Künftig 3G statt 2G (plus): Ein Kosmetikstudio in Mecklenburg-Vorpommern hat sich erfolgreich gegen die Corona-Landesverordnung gewehrt. Das Verwaltungsgericht Schwerin sah eine Ungleichbehandlung gegenüber Friseuren.

Ein Kosmetikstudio in Mecklenburg-Vorpommern darf vorläufig wieder unter 3G-Regeln öffnen. - © Haut-Zentral / Ina Reckers

Wer sich in Mecklenburg-Vorpommern die Haare schneiden lassen möchte, braucht einen 3G-Nachweis. Wer hingegen zur Kosmetikerin möchte, muss einen 2G- oder 2G-plus-Nachweis vorlegen. Dies gilt auch weiterhin, nicht jedoch für die Betreiberinnen eines Kosmetik- und eines Tattoostudios. Sie setzten sich in zwei getrennten Entscheidungen vor dem Verwaltungsgericht in Schwerin mit ihren Klagen gegen die Corona-Landesverordnung durch. Den Studios ist es damit erlaubt, wie Friseure unter 3G-Bedingungen zu öffnen, teilte das Gericht mit. Lediglich Gesichtsbehandlungen bleiben untersagt, da hierfür die Mund-Nasen-Bedeckung abgenommen werden müsste.

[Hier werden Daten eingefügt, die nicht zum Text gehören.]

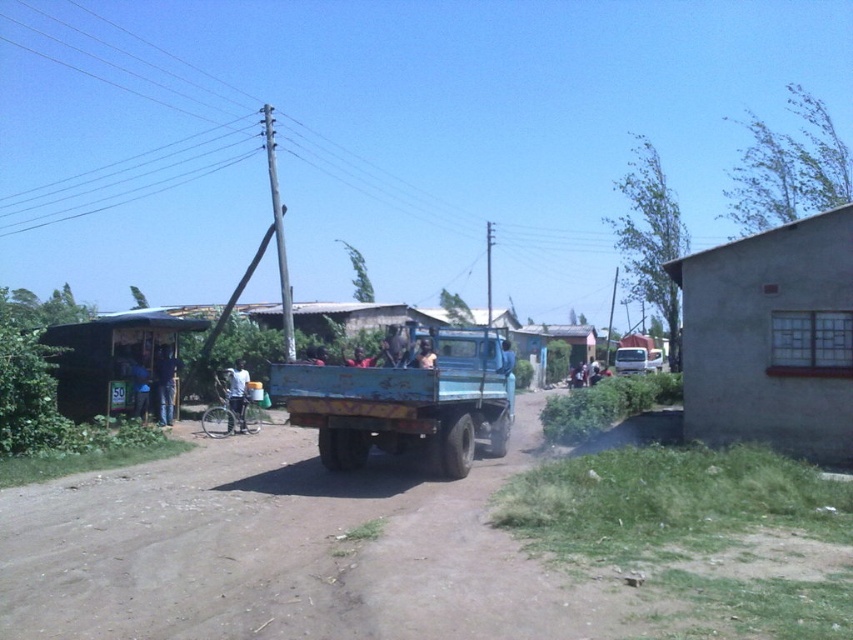
Question: Which object is closer to the camera taking this photo?

Choices:
 (A) brown dirt track at center
 (B) gray concrete hut at right

Answer: (A)

Question: Which point is closer to the camera?

Choices:
 (A) light brown leather jacket at center
 (B) white matte bicycle at center

Answer: (A)

Question: Which point is closer to the camera?

Choices:
 (A) gray concrete hut at right
 (B) blue matte truck at center
 (C) white matte bicycle at center

Answer: (B)

Question: Can you confirm if wooden hut at left is positioned above light brown leather jacket at center?

Choices:
 (A) no
 (B) yes

Answer: (B)

Question: Is gray concrete hut at right positioned before white matte bicycle at center?

Choices:
 (A) no
 (B) yes

Answer: (B)

Question: Does wooden hut at left appear on the right side of blue corrugated metal hut at center?

Choices:
 (A) no
 (B) yes

Answer: (A)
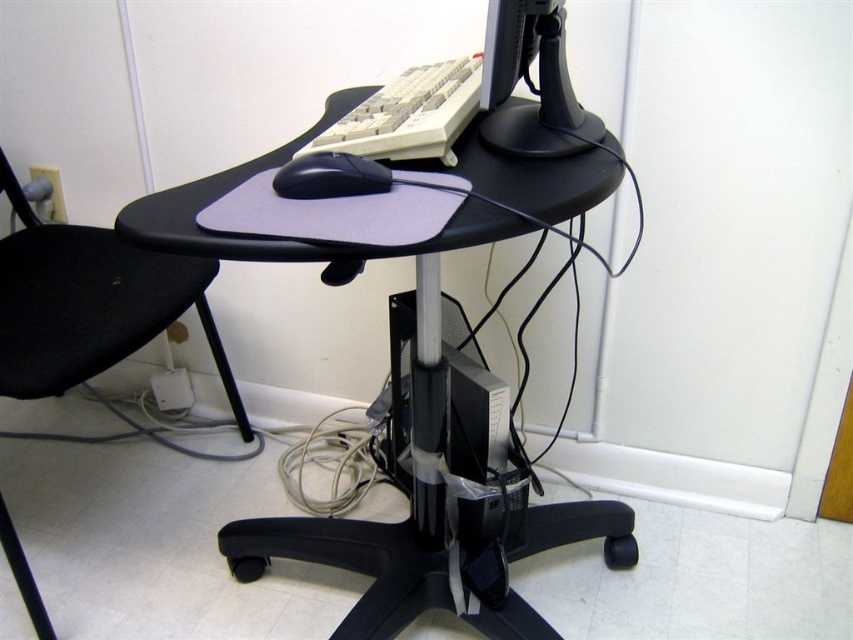
You are standing in front of the desk and want to reach the point at coordinates point (532, 52). Given that your arm can extend 30 inches, can you reach that point without moving closer?

The distance between you and point (532, 52) is 32.07 inches, which is beyond your arm reach of 30 inches. Therefore, you cannot reach it without moving closer.

You are setting up your home office and want to place a new keyboard between the matte black monitor at upper center and the black matte mouse at center. Based on their positions, which object should the keyboard be closer to?

The matte black monitor at upper center is closer to the viewer than the black matte mouse at center, so the keyboard should be placed closer to the matte black monitor at upper center.

You are organizing cables under the desk and need to locate the black matte mouse at center. Is it positioned in front of or behind the black fabric chair at left?

The black matte mouse at center is behind the black fabric chair at left, so it is positioned behind.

Sächsischer Handwerkstag: "Ergebnis lässt aufhorchen"

"Das Ergebnis lässt aufhorchen", sagt Jörg Dittrich, Präsident des Sächsischen Handwerkstages. Erstmals habe sich ein deutsches Gericht mit der Frage auseinandergesetzt, ob Landesregierungen für Kosmetiker und Friseure Corona-Regeln unterschiedlicher Tragweite erlassen dürfen.

In Sachsen ist die Situation noch verschärfter. Betreiber von Kosmetikstudios müssen ihre Betriebe komplett schließen, Friseure hingegen dürfen unter Beachtung der 2G-Regelung weiterarbeiten. "Wir fordern die sächsische Landespolitik auf, Kosmetiker und Friseure bei der Gewerbeausübung unter Corona-Auflagen prinzipiell gleichzustellen", appelliert Dittrich. Der Sächsische Handwerkstag hatte in der Pandemie schon mehrfach die Differenzierung zwischen beiden Gewerken kritisiert.

Gericht sieht Verletzung des Gleichbehandlungsgrundsatzes

Diese ungleiche Behandlung sei durch keinen sachlichen Grund gerechtfertigt, bestätigte nun das Verwaltungsgericht Schwerin. Die angeordneten 2G- und 2G-plus-Regeln seien nicht mit höherrangigem Recht vereinbar und überdies unverhältnismäßig, weil der vollständige Ausschluss von Ungeimpften nicht erforderlich sei. Bei körpernahen Dienstleistungen handele es sich typischerweise um eine 1:1-Betreuung, so das Gericht. Da sowohl das Personal als auch die Kunden eine qualifizierten Mund-Nasen-Bedeckung tragen müssen, könne durch einen Corona-Test das Infektionsrisiko wesentlich verringert werden.

Die Entscheidungen des Gerichts sind noch nicht rechtskräftig. Die Beteiligten können noch Beschwerde beim Oberverwaltungsgericht Mecklenburg-Vorpommern einlegen.